The next day, he called his employer and reported that he was in
county jail. Claimant stated that if employer would agree to
participate, claimant could be granted work release status, thereby
allowing him to continue working during his incarceration. Although
employer had agreed to participate in the work release program on
claimant's behalf on a prior incarceration, it declined to do so on
this occasion. Instead, employer treated claimant's absence as
unexcused and terminated his employment.
After hearing, the hearing officer found that claimant's
incarceration occurred because of claimant's failure to pay previous
fines and tickets and other self-created legal problems. The hearing
officer concluded that claimant was at fault for the separation and
disqualified him pursuant to Sec. 8-73-108(5)(e)(X), C.R.S. (1986
Repl.Vol. 3B) (incarceration after conviction of a violation of any
law) from receiving benefits. The Panel affirmed the
disqualification.
Claimant contends that the Panel erred in concluding that he was
at fault for the separation. He argues that he was ready and willing
to work through the work release program and that employer's refusal
to participate in that program thus prevented his returning to work
and caused his separation from employment. We disagree.
The crux of claimant's argument is that, even though his own
actions caused his incarceration and resultant inability to work,
employer was required to participate in the work release program to
alleviate claimant's self-imposed disability or be held at fault for
claimant's inability to work and ensuing separation from employment.
We reject that argument.
We are unaware of any requirement that an employer participate in
a work release program in order to allow employees to continue to
work during periods of incarceration. Absent such a requirement, we
perceive no basis to impute fault upon the employer for an
employee's separation from work caused by his incarceration.

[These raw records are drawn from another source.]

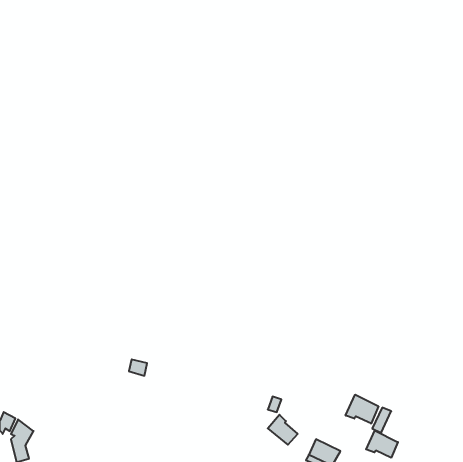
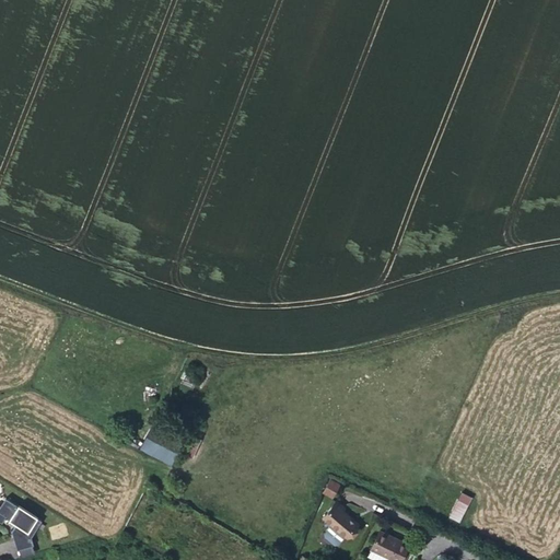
building: [346,395,378,424] -> none
building: [366,431,398,458] -> none

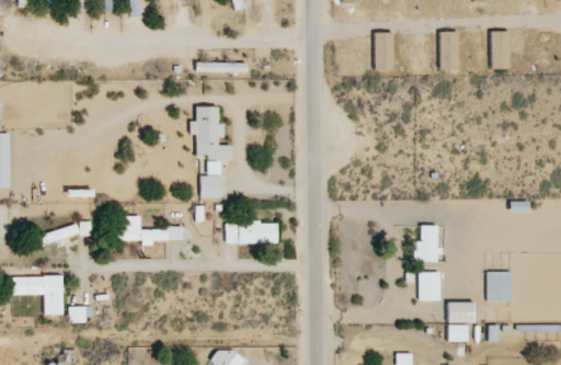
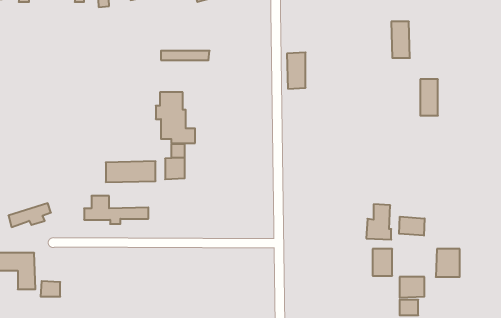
building: [491,31,510,69] -> [420,79,438,116]
building: [374,32,393,70] -> [287,52,306,89]
building: [226,223,278,244] -> [106,161,156,182]
building: none -> [399,217,425,236]

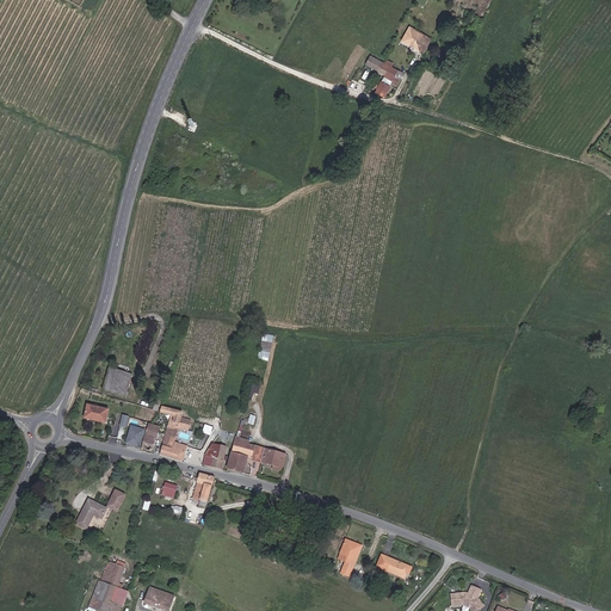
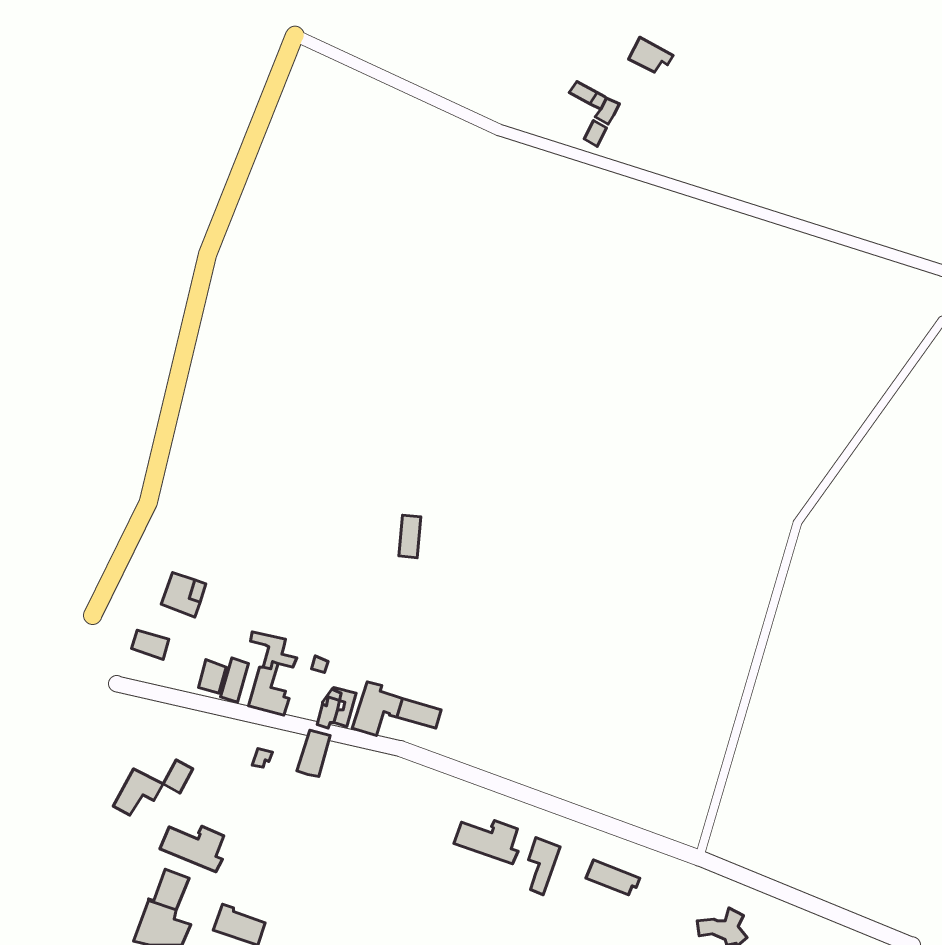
building: none -> [454,820,518,864]
building: none -> [160,826,224,872]

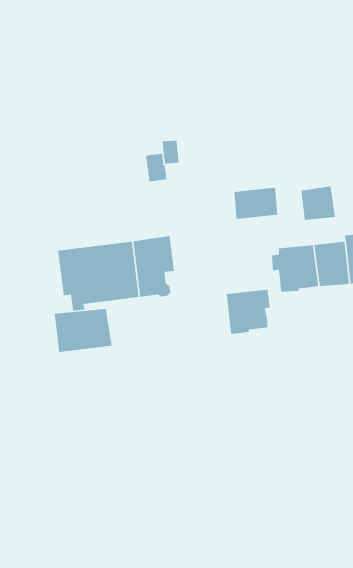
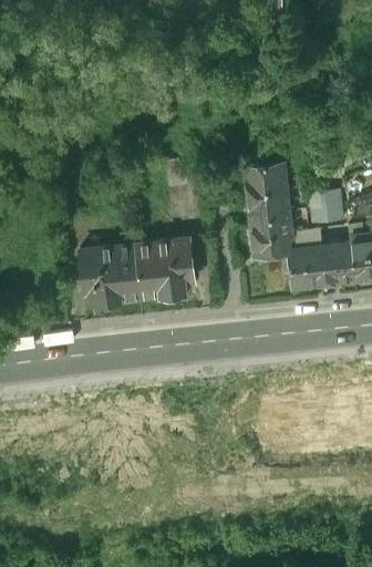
building: none -> [245,162,288,195]
building: [226,289,271,335] -> [250,217,292,260]
building: [54,308,113,353] -> none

Defendant also argues that failure to impose such a requirement
on employers will substantially weaken the work release program. We
are unpersuaded by that argument.
First, we find nothing in the Colorado Employment Security Act,
Sec. 8-70-101, et seq., C.R.S. (1986 Repl.Vol. 3B) to indicate that
it was intended to promote jail work release programs. Additionally,
nothing in this ruling prohibits or restricts employers'
participation in such programs if they desire to do so. The ruling
simply declines to construe the Employment Security Act in a manner
that would coerce such employer participation.
The evidence and findings support the conclusion that claimant
should be disqualified pursuant to Sec. 8-73-108(5)(e)(X), and thus,
it is binding on review.
Order affirmed.
Metzger and Rothenberg, JJ., concur.